[Ray Autoscaler] Autoscaler kills working nodes unexpectedly

yx367563 commented 2 weeks ago

What happened + What you expected to happen

I have found that Ray autoscaler sometimes mistakenly kills some nodes that are working. My scenario is that 400 Ray Tasks are submitted at the same time, but not all of them can be allocated resources at the beginning, and I find that almost every time I start scaler down at the final stage, I get an error report ray.exceptions.NodeDiedError: Task failed due to the node dying. The reason I have troubleshooted so far is that the kill of a working node causes an exception, and then the whole job fails. I am currently using Ray 2.23.0, Kuberay 1.0.0, without autoscaler v2 enabled. Since the development of autoscaler v2 has been temporarily suspended, I'd like to ask if there is any solution, or if I can find out what is causing this and what the code logic is?

Versions / Dependencies

Ray 2.23.0 Kuberay 1.0.0

Reproduction script

You can reproduce my problem with the following code, be careful not to make all tasks executable at the same time, there needs to be a task in pending for the bug to be triggered. looking forward to your replies!

import ray
import time
import os
import random

@ray.remote(max_retries=5, num_cpus=8)
def inside_ray_task():
    sleep_time = random.randint(120, 300) # The node idleTimeoutSeconds is 60.
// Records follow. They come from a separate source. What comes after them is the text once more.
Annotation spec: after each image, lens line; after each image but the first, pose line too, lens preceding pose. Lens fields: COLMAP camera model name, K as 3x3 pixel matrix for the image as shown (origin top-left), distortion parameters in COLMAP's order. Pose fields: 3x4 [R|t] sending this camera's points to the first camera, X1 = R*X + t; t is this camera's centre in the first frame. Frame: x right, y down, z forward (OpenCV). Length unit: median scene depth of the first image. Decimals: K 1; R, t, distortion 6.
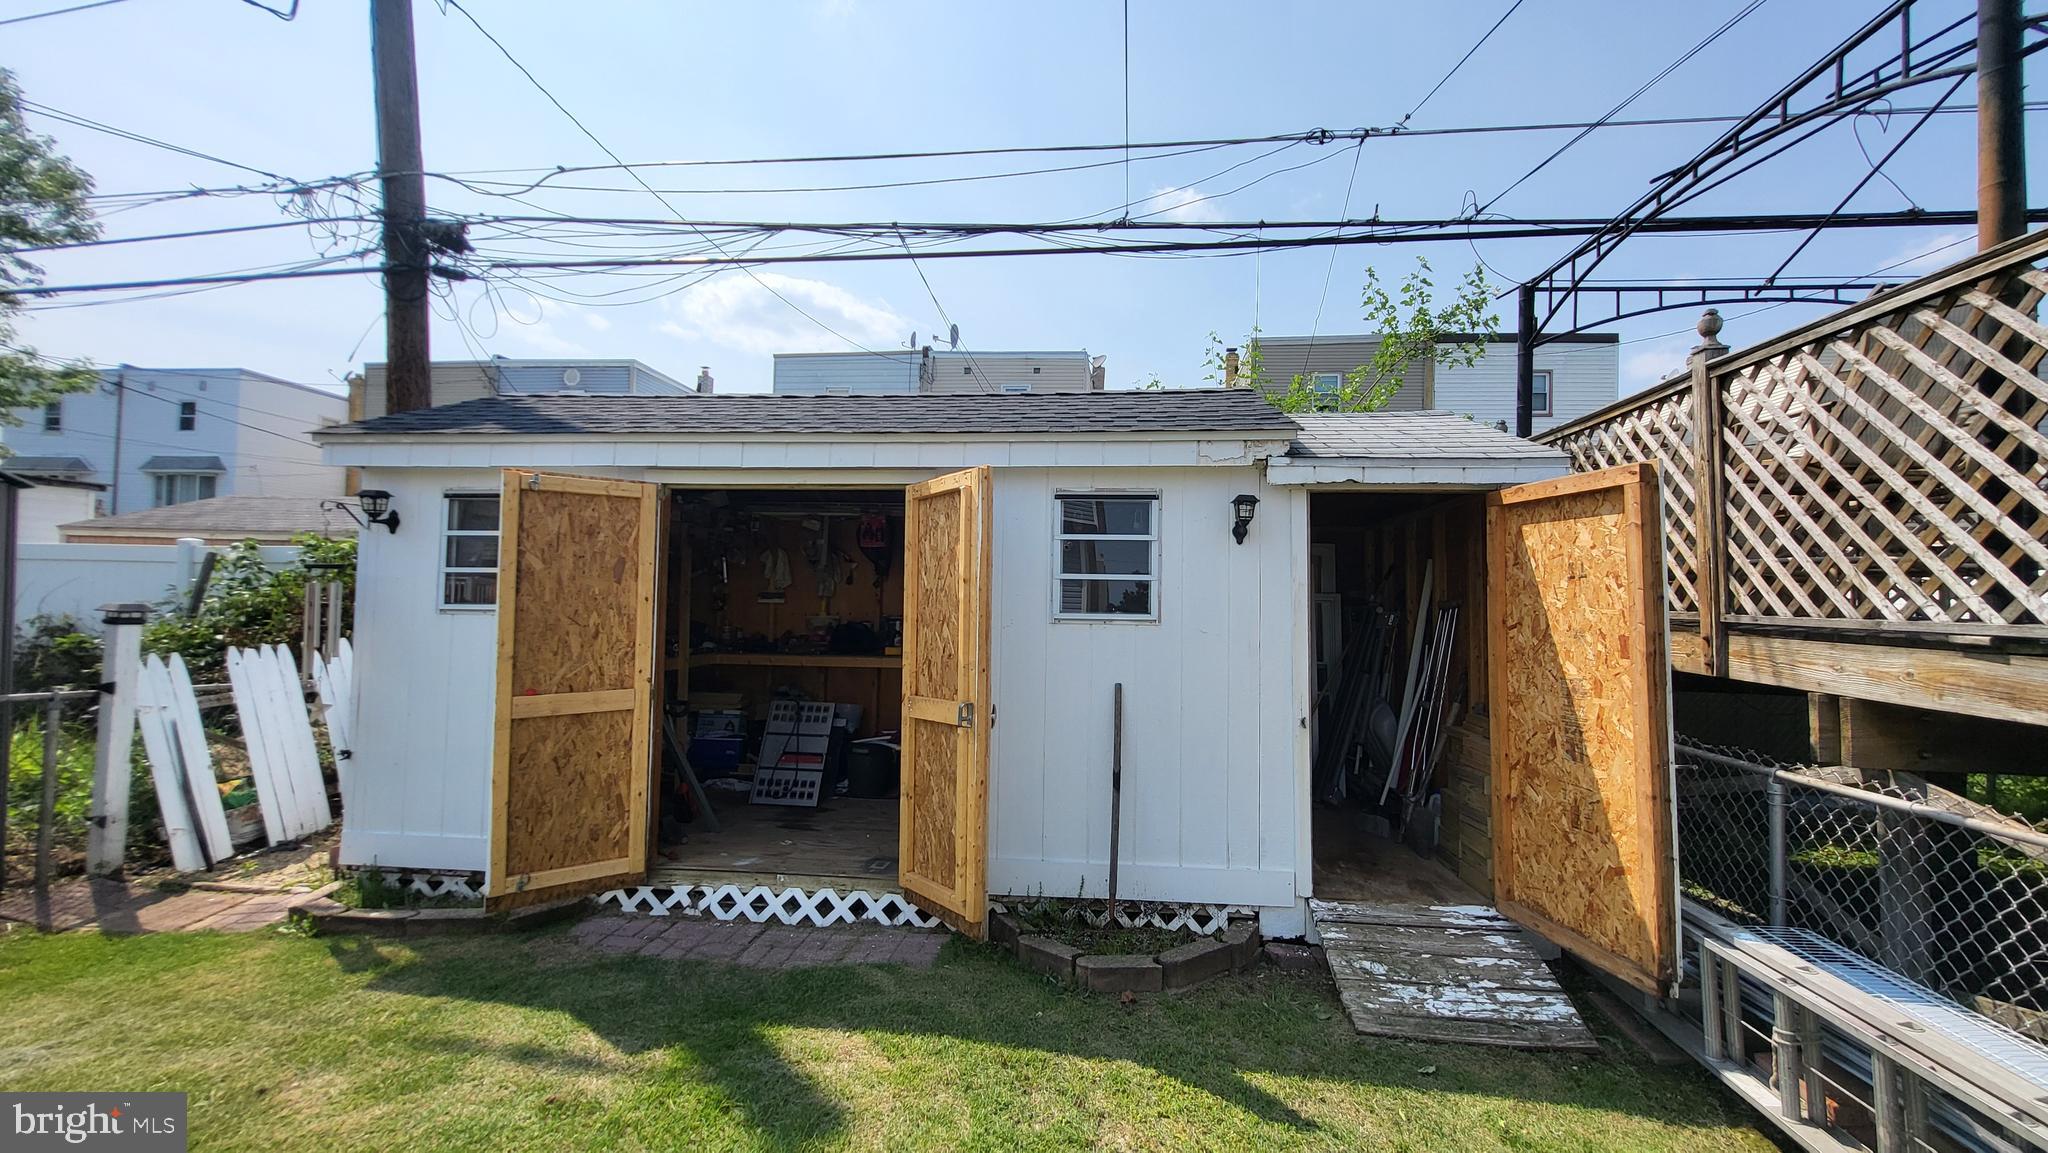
lens RADIAL K [[807.0, 0, 1024.0], [0, 807.0, 576.5], [0, 0, 1]] dist [-0.004087, 0.000248]
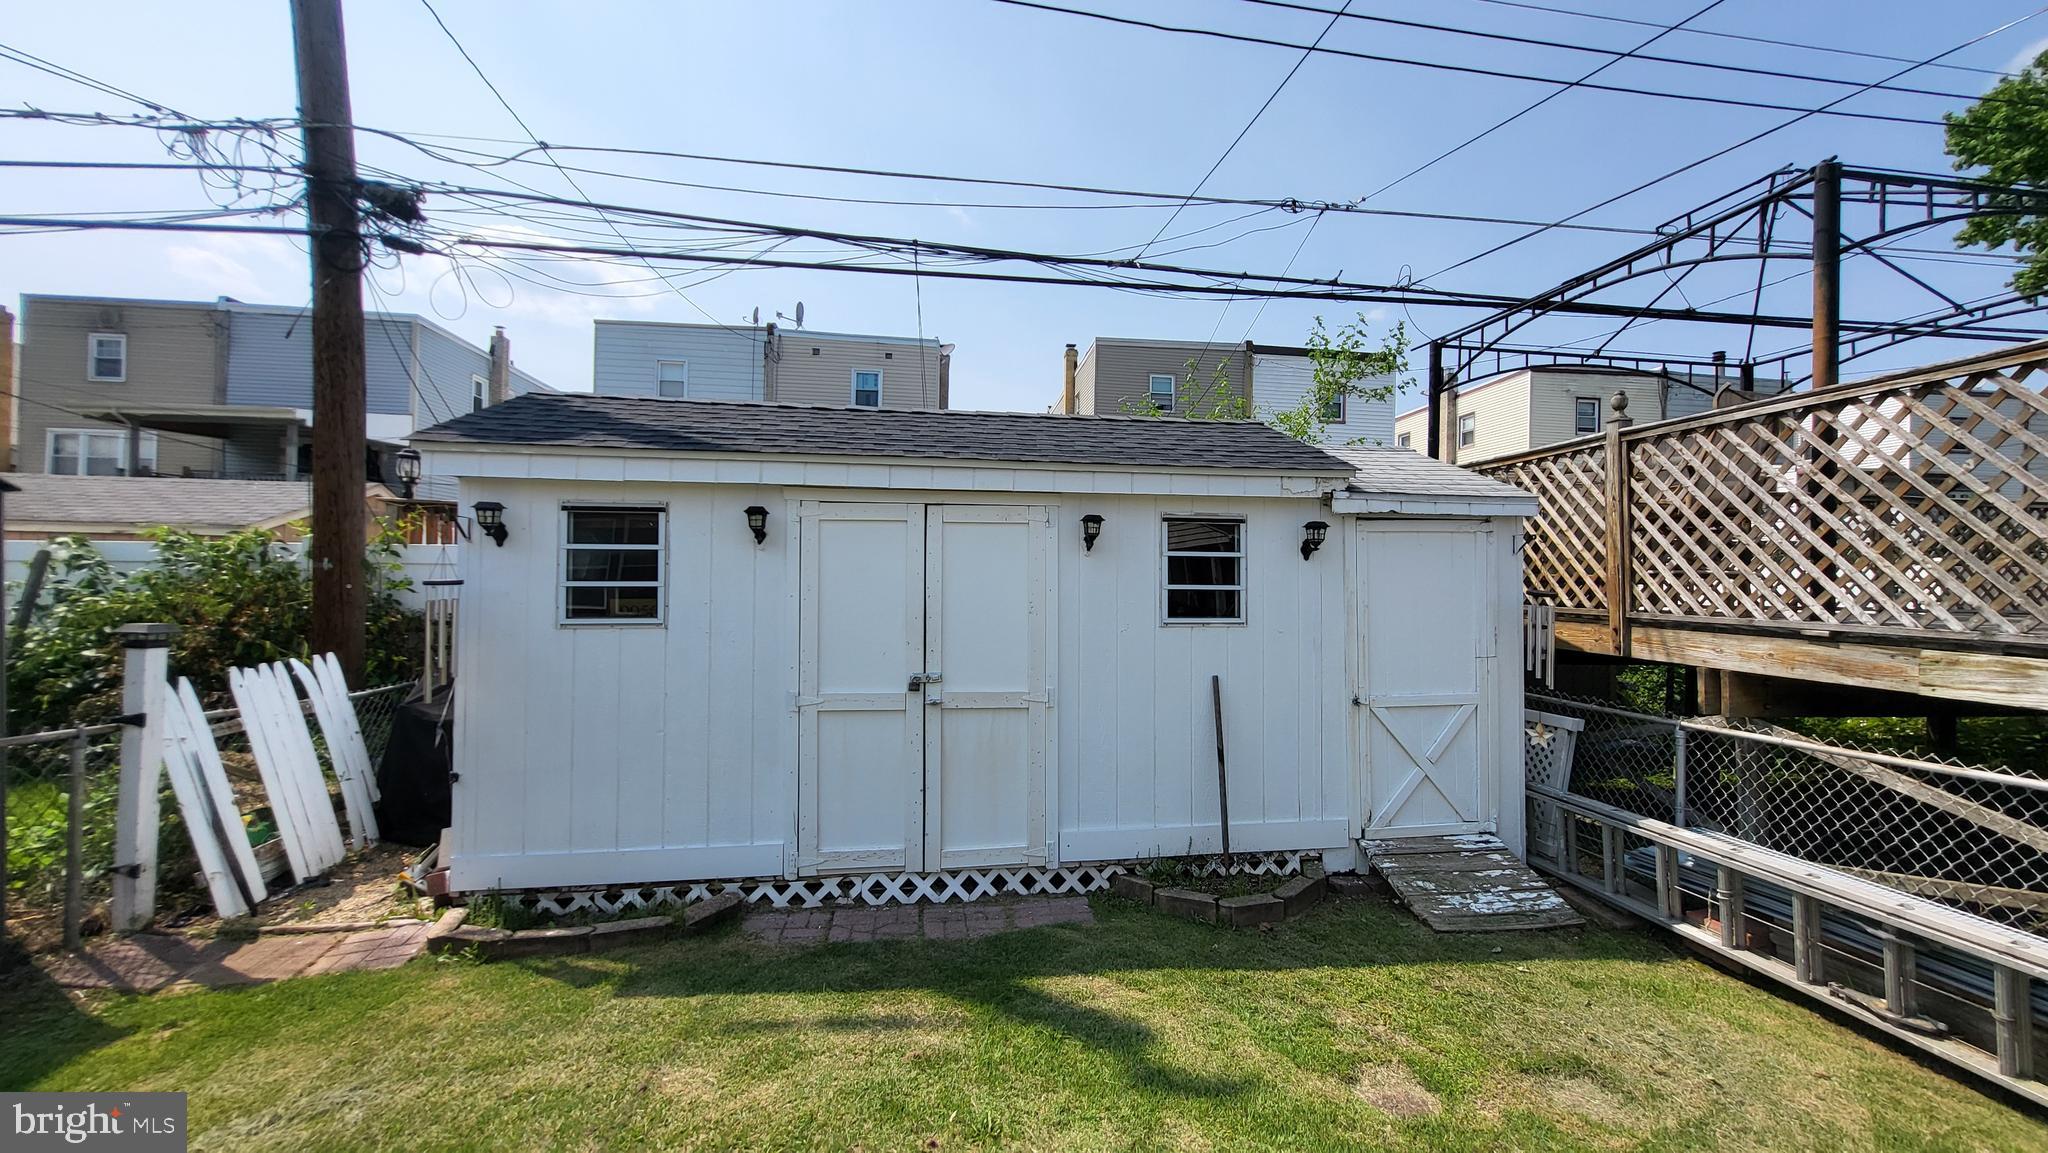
lens RADIAL K [[805.5, 0, 1032.0], [0, 805.5, 574.1], [0, 0, 1]] dist [-0.001841, -0.000390]
pose [[0.970628, -0.004563, 0.240540, -0.424282], [-0.000011, 0.999819, 0.019013, -0.040551], [-0.240584, -0.018457, 0.970453, -0.095051]]
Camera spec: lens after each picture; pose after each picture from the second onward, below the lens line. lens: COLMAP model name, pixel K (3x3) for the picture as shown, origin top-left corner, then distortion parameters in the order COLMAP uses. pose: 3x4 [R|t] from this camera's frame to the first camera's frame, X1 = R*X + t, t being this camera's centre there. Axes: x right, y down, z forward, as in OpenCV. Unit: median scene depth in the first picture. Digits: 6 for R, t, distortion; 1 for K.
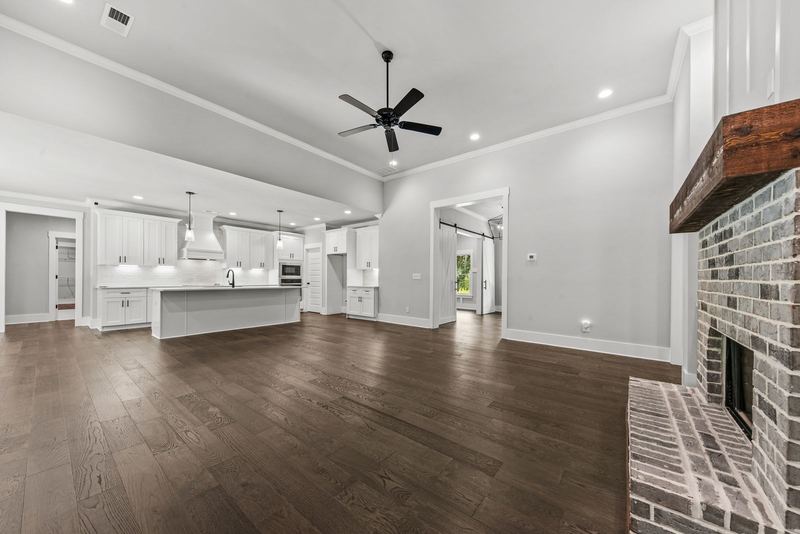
lens RADIAL K [[282.6, 0, 414.5], [0, 282.6, 280.2], [0, 0, 1]] dist [0.001717, 0.000046]
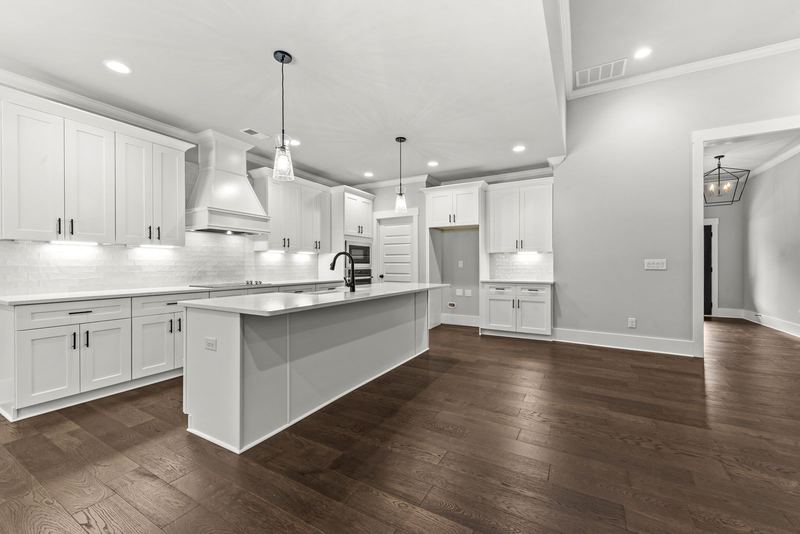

    start_time = time.perf_counter()
    while True:
        if(time.perf_counter() - start_time < sleep_time):
            time.sleep(0.001)
        else:
            break

@ray.remote(max_retries=0)
def outside_ray_task():
    future_list = []
    for i in range(100):
        future_list.append(inside_ray_task.remote())
    ray.get(future_list)

if __name__ == '__main__':
    ray.init()
    ray.get(outside_ray_task.remote())

Issue Severity

High: It blocks me from completing my task.

yx367563 commented 2 weeks ago

I have tried autoscaler v2 and the bug did go away, but it introduced other new problems, based on the fact that development of autoscaler v2 is currently on hold, so I'm wondering if there's a better solution?

anyscalesam commented 2 weeks ago

Thanks for reproing on ASv2 ... we'll take a look at this @yx367563

yx367563 commented 1 week ago

@anyscalesam Or I would also be happy to fix this issue in autoscaler v1. Where can I get the documentation for autoscaler v1? I feel it is difficult to find the problem just by reading the source code. Or you can share with me the possible reasons you can think of.

rynewang commented 1 week ago

@yx367563 can you provide a more detailed repro setup script including the scaling down part? We plan to repro it and try to fix.

Expected behavior: when a task is assigned to a node, in state "waiting for resources", and the node dead. The task should be reassigned to other nodes, and here it looks like they are marked dead.

rynewang commented 1 week ago

@kevin85421 can you try to repro this with @yx367563 ?

yx367563 commented 1 week ago

Of course, I set up a single worker with minWorkerNum of 2, maxWorkerNum of 1000, each worker requires 8 cpu, and idleTimeoutSeconds of 60. The cluster can only provide 24 workers at most, so if the above code is executed, at most 24 tasks can be executed at the same time, and the rest of the tasks will be in pending state. This bug is triggered almost every time the last tasks are scheduled and scale-down occurs. cc @rynewang @kevin85421

anyscalesam commented 5 days ago

@rynewang is P1 right for this; (OSS AS killing nodes unexpectedly feels like an important issue).